1. Bring Your Own Algorithms
Researchers can now plug in custom loss functions and advantage functions without modifying the core training code. Define your own RL objectives and advantage estimators, configure them via TOML, and experiment freely.
- Custom Loss: provide a per-sequence loss function via
LossInputs/LossOutputsdataclasses - Custom Advantage: provide a per-problem advantage function via
AdvantageInputs/AdvantageOutputsdataclasses - Configure everything in your TOML config with
type = "custom",import_pathandkwargs
# Custom loss
[loss]
type = "custom"
import_path = "my_module.ppo_clip_loss"
kwargs = { clip_eps = 0.2 }
# Custom advantage
[advantage]
type = "custom"
import_path = "my_module.normalized_advantage"
kwargs = { eps = 1e-8 }See docs/bring-your-own-algorithms.md for full documentation.
#1715 — Bring your own algorithms
2. Multimodal RL Training
Added experimental support for multimodal reinforcement learning training, enabling RL fine-tuning of vision-language models (VLMs). This opens up new possibilities for training models that can reason over both text and images using reinforcement learning.
Key capabilities:
- Train VLMs with the same GRPO/PPO algorithms used for text-only models
- Multi-turn conversation support for multi-modal interactions, allowing complex dialogue flows with interleaved images and text
- Compatible with existing reward functions and verifiers
#1680 — Add multimodal training (experimental)
#1703 — Add multi-turn support for multi-modal RL
3. Performance & Parallelism
Expert Parallelism (EP)
Added support for Expert Parallelism, a distributed training strategy for Mixture of Experts (MoE) models.

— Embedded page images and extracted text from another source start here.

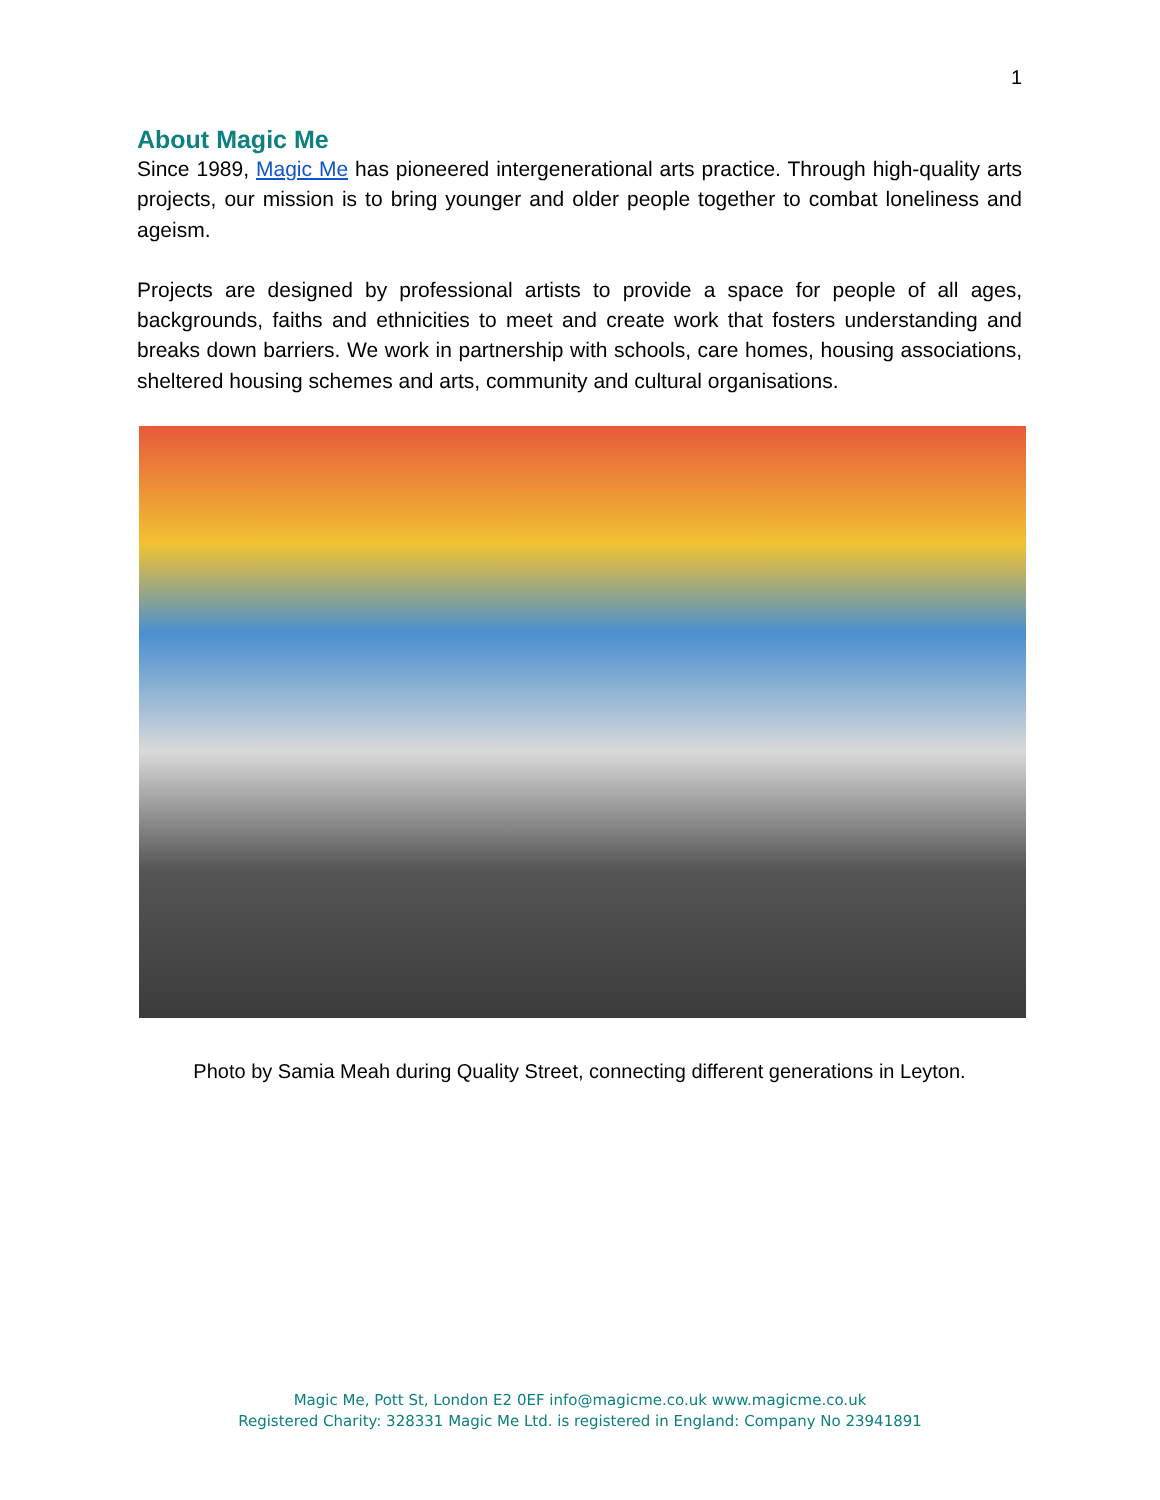1
About Magic Me
Since 1989, Magic Me has pioneered intergenerational arts practice. Through high-quality arts projects, our mission is to bring younger and older people together to combat loneliness and ageism.
Projects are designed by professional artists to provide a space for people of all ages, backgrounds, faiths and ethnicities to meet and create work that fosters understanding and breaks down barriers. We work in partnership with schools, care homes, housing associations, sheltered housing schemes and arts, community and cultural organisations.
Photo by Samia Meah during Quality Street, connecting different generations in Leyton.
Magic Me, Pott St, London E2 0EF info@magicme.co.uk www.magicme.co.uk
Registered Charity: 328331 Magic Me Ltd. is registered in England: Company No 23941891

#1595 — Expert Parallelism support
#1614 — Add CP and EP to benchmarks
Flash Attention 4
Added FA4 support for fast attention on Blackwell.
#1726 — Flash Attention 4
FA3 Ring-Attention Kernel
Previously our ring attention algorithm was still using the Flash Attention 2 kernel. We now allow using FA3 instead for significant speedup on long context training.
#1727 — Add FA3 ring-attention kernel wrapper and benchmark coverage
Optimizer State CPU Offload
Offload optimizer states (e.g. Adam first and second moments) to CPU memory. Particularly useful to reduce memory usage when doing RL experiments at smaller scale, allowing large MoE models to fit on a couple of training nodes. The performance reduction is negligible in RL because large batch sizes mean many gradient accumulation steps, and the cost of offloading weights to CPU is amortized.
#1694 — Add optimizer state CPU offload
3-Stage Chunked LM Head Loss
Improved memory efficiency for the language model head loss computation via a 3-stage chunked approach. Instead of materializing the full logit tensor, the loss is computed in chunks, reducing peak memory usage. This is especially beneficial for large-vocabulary models where the logit tensor can be a major memory bottleneck during the backward pass.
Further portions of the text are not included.